━━ Data supplied
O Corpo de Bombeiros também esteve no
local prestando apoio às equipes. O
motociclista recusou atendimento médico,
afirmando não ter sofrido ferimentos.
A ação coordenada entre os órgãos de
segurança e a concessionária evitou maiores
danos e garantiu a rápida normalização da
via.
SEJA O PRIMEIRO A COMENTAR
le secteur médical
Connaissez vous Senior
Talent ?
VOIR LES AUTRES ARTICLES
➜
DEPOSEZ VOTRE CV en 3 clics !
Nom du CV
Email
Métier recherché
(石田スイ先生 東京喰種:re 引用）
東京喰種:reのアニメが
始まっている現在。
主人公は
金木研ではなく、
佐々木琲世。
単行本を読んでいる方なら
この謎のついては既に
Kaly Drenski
━━━━
━━ Data supplied
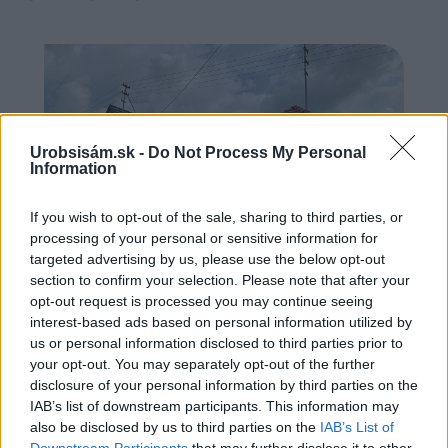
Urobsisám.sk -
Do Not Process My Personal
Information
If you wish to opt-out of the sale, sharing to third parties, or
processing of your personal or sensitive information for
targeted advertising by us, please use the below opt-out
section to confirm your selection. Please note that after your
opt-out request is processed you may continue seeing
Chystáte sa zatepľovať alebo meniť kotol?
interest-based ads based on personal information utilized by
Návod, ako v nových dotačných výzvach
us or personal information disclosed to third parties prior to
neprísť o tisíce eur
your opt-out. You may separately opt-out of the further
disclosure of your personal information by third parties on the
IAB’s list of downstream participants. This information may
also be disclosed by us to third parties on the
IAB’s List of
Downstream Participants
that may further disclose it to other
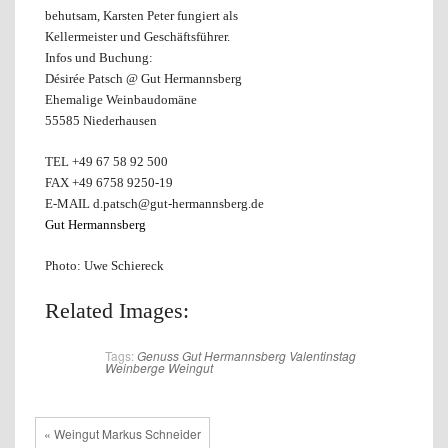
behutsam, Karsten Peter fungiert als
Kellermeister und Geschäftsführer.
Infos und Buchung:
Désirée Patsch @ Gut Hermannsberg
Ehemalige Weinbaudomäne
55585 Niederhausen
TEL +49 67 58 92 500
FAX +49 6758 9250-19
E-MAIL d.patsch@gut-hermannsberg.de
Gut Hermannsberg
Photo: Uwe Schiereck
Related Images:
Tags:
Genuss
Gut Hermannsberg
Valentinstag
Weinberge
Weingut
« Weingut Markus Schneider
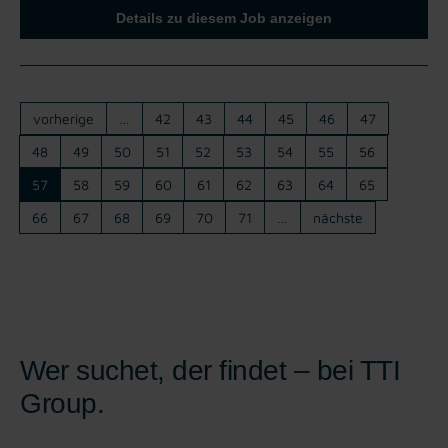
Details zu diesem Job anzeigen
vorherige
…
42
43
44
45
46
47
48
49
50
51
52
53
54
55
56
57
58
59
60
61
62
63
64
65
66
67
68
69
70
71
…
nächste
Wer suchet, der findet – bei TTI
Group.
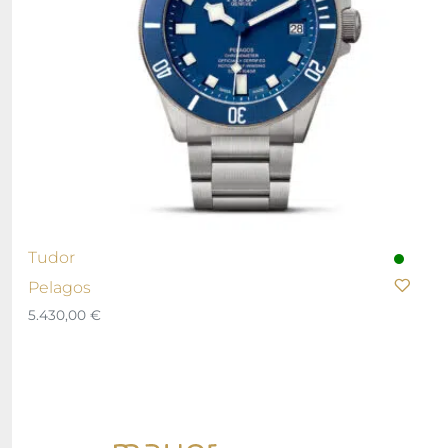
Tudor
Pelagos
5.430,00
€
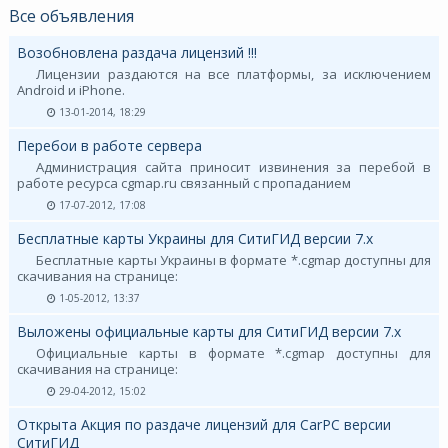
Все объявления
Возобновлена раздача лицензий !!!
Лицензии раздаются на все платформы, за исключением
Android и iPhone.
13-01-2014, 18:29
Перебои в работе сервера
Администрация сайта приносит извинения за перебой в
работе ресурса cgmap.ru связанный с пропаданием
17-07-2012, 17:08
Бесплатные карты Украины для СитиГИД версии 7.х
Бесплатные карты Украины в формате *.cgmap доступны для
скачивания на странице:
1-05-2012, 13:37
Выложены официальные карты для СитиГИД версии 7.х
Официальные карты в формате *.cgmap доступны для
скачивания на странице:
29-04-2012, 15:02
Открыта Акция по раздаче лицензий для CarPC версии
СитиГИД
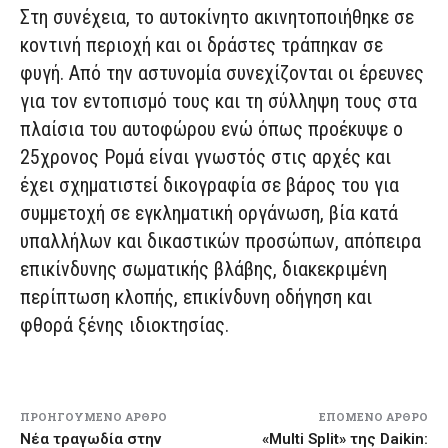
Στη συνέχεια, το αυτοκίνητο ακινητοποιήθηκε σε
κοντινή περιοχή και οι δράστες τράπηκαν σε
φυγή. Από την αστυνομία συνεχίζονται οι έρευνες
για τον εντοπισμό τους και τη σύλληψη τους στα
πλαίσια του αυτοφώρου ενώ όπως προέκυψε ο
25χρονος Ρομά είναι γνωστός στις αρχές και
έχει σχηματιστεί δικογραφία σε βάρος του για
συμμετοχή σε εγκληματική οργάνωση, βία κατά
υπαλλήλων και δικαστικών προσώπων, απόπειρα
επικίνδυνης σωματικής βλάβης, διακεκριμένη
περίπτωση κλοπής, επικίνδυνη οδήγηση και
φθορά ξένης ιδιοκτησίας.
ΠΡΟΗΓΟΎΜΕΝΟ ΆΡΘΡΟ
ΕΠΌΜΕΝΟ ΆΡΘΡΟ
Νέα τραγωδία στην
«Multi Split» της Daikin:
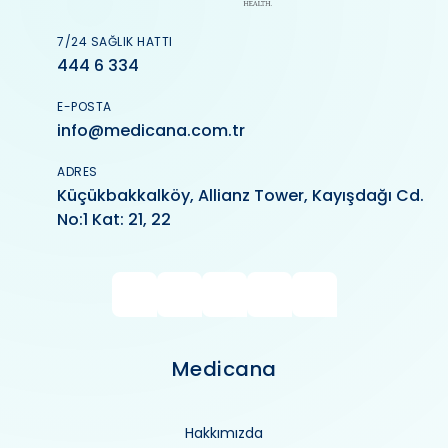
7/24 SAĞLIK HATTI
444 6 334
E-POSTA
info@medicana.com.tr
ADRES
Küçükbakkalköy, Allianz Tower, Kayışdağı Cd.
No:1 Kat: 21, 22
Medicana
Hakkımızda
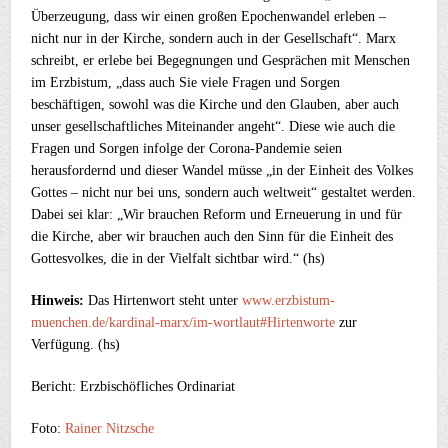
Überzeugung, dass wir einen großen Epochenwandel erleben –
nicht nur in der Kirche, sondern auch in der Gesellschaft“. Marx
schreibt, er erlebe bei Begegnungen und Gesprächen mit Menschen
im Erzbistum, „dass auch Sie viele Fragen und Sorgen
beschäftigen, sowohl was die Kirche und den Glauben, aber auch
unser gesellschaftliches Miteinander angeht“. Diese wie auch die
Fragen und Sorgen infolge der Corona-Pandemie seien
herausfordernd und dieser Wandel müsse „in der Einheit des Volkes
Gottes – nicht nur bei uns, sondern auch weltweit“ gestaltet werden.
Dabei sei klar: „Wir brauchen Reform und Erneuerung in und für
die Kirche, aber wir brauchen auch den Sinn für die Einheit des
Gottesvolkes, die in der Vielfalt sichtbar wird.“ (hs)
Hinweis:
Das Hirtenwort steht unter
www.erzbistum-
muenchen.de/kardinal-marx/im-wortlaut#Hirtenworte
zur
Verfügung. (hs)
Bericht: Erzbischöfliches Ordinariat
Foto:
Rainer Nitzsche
━━━━
- _Problem to work on_
Scan the listing above for the line that has "O Corpo de Bombeiros também esteve no", then copy exactly from that line through the line that has "(石田スイ先生 東京喰種:re 引用）".

- _Answer space_
O Corpo de Bombeiros também esteve no
local prestando apoio às equipes. O
motociclista recusou atendimento médico,
afirmando não ter sofrido ferimentos.
A ação coordenada entre os órgãos de
segurança e a concessionária evitou maiores
danos e garantiu a rápida normalização da
via.
SEJA O PRIMEIRO A COMENTAR
le secteur médical
Connaissez vous Senior
Talent ?
VOIR LES AUTRES ARTICLES
➜
DEPOSEZ VOTRE CV en 3 clics !
Nom du CV
Email
Métier recherché
(石田スイ先生 東京喰種:re 引用）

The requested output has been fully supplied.